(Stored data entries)
........
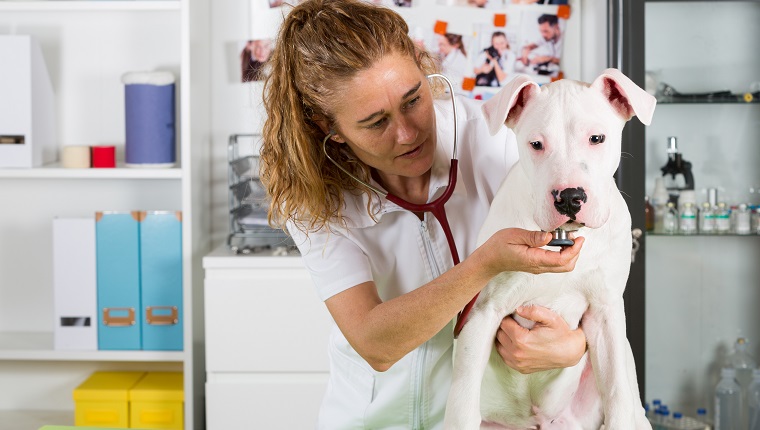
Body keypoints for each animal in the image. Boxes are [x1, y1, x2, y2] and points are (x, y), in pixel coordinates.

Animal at [448, 69, 656, 428]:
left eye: (597, 138)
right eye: (536, 144)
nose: (570, 197)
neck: (562, 239)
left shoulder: (606, 313)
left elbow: (618, 393)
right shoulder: (481, 312)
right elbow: (462, 405)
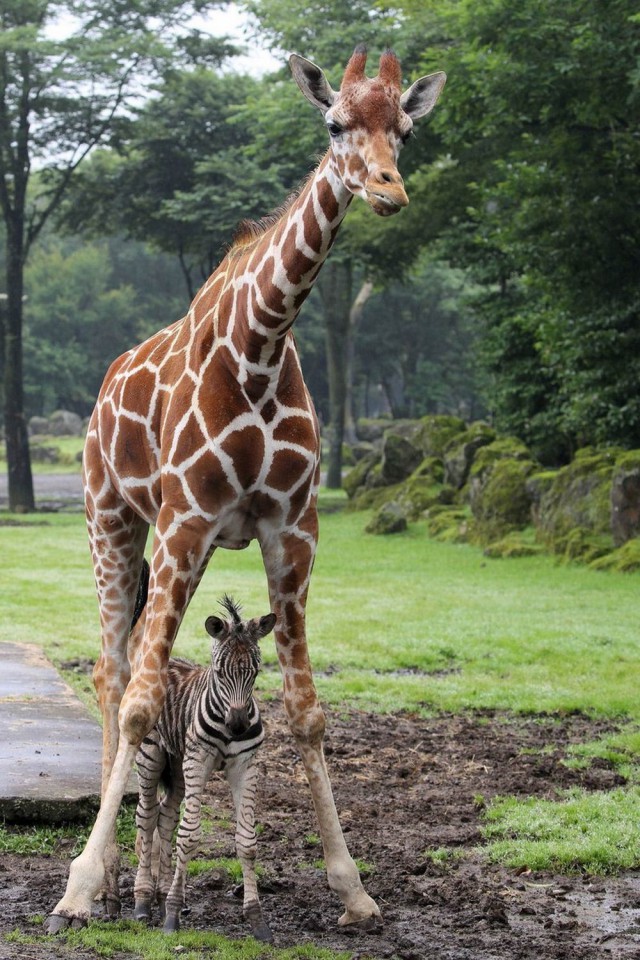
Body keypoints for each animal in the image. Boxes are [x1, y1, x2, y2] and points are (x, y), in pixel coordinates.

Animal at [132, 592, 276, 936]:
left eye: (255, 672)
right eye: (220, 672)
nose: (238, 725)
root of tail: (167, 660)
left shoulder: (246, 765)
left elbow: (247, 841)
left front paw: (257, 918)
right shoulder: (198, 760)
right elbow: (189, 835)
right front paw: (172, 915)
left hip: (177, 765)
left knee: (166, 817)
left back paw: (160, 897)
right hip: (151, 755)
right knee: (146, 817)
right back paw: (143, 902)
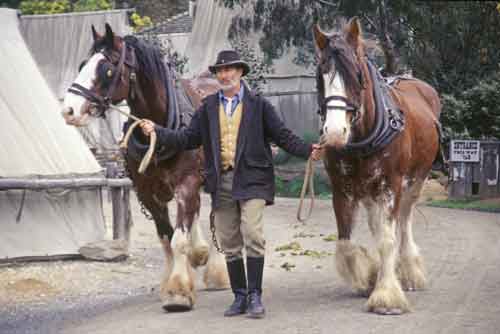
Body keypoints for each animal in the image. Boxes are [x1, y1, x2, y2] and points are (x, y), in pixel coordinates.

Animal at [61, 24, 230, 312]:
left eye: (106, 69)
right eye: (83, 64)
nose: (68, 109)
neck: (160, 130)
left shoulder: (187, 182)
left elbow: (178, 239)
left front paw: (179, 292)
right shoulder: (147, 192)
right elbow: (166, 238)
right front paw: (172, 283)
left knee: (216, 215)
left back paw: (217, 271)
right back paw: (199, 253)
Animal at [314, 17, 440, 316]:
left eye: (357, 74)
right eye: (320, 75)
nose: (333, 133)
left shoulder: (391, 186)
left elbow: (387, 239)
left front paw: (386, 295)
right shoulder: (342, 189)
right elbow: (346, 240)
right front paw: (368, 278)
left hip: (414, 181)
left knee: (403, 222)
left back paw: (409, 271)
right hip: (369, 190)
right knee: (377, 225)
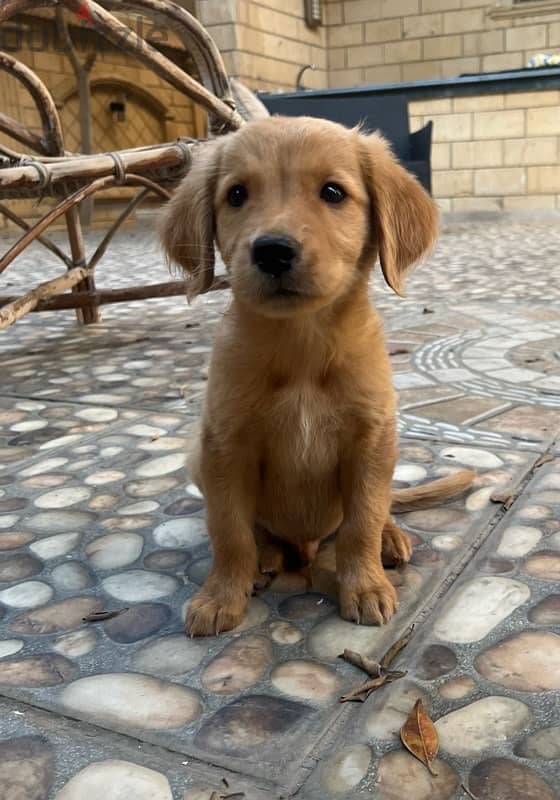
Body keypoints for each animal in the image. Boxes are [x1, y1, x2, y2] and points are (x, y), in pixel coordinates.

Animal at [160, 114, 474, 636]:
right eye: (237, 195)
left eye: (332, 192)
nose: (272, 251)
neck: (302, 347)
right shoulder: (223, 446)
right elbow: (229, 531)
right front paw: (220, 595)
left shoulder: (370, 440)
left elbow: (361, 522)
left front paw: (364, 586)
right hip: (195, 458)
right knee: (258, 530)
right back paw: (266, 559)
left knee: (379, 509)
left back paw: (390, 538)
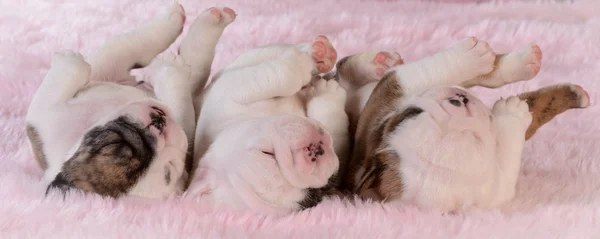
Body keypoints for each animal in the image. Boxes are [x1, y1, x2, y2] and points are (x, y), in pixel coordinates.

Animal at [188, 32, 346, 214]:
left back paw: (319, 54)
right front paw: (327, 93)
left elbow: (281, 76)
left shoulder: (236, 90)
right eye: (311, 195)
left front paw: (304, 64)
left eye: (266, 152)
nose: (313, 150)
........
> The problem:
Exactly as they appear above, write out all the entries, without pictures.

> Task result:
Body keypoints for each animal in the image. Boxes are [x1, y1, x2, y2] and points are (x, y), in pixel coordinates.

Animal at [448, 69, 656, 428]:
left eye: (597, 138)
right eye: (536, 144)
nose: (570, 197)
neck: (562, 239)
left shoulder: (606, 313)
left elbow: (618, 393)
right shoulder: (481, 312)
right elbow: (462, 405)
Body keypoints for each animal in the image. Boxes are [x1, y1, x2, y2] and points are (x, y), in pixel coordinates.

Animal at [132, 592, 276, 936]:
left eye: (255, 672)
right eye: (220, 672)
nose: (238, 725)
root of tail: (167, 660)
left shoulder: (246, 765)
left elbow: (247, 841)
left front paw: (257, 918)
right shoulder: (198, 760)
right elbow: (189, 835)
right front paw: (172, 915)
left hip: (177, 765)
left knee: (166, 817)
left back paw: (160, 897)
right hip: (151, 755)
right knee: (146, 817)
right back paw: (143, 902)
Body keypoints for each animal in the image. Boxes are [x1, y1, x2, y2] and points are (x, y), in pixel coordinates.

Animal at [61, 24, 230, 312]:
left eye: (106, 69)
right eye: (83, 64)
nose: (68, 109)
neck: (160, 130)
left shoulder: (187, 182)
left elbow: (178, 239)
left front paw: (179, 292)
right shoulder: (147, 192)
right elbow: (166, 238)
right front paw: (172, 283)
left knee: (216, 215)
left back paw: (217, 271)
right back paw: (199, 253)
Animal at [314, 17, 440, 316]:
left eye: (357, 74)
right eye: (320, 75)
nose: (333, 133)
left shoulder: (391, 186)
left elbow: (387, 239)
left front paw: (386, 295)
right shoulder: (342, 189)
right elbow: (346, 240)
right front paw: (368, 278)
left hip: (414, 181)
left knee: (403, 222)
left back paw: (409, 271)
right hip: (369, 190)
right knee: (377, 225)
Body keypoints for each animal in the image. Boxes are [x1, y1, x2, y2] and points are (x, y), in pixel coordinates.

Animal at [160, 114, 474, 636]:
right eye: (237, 195)
left eye: (332, 192)
nose: (272, 251)
neck: (302, 347)
right shoulder: (223, 446)
right elbow: (229, 531)
right front paw: (220, 595)
left shoulder: (370, 440)
left elbow: (361, 522)
left front paw: (364, 586)
right hip: (195, 458)
right knee: (258, 530)
right back paw: (266, 559)
left knee: (379, 509)
left back paw: (390, 538)
Body keypoints for each animal in the image. Boxes are [x1, y1, x2, y2] and points are (x, y), in pixel coordinates.

Animal at [188, 32, 346, 214]:
left back paw: (319, 54)
right front paw: (327, 93)
left elbow: (281, 76)
left shoulder: (236, 90)
right eye: (311, 195)
left front paw: (304, 64)
left eye: (266, 152)
nose: (313, 150)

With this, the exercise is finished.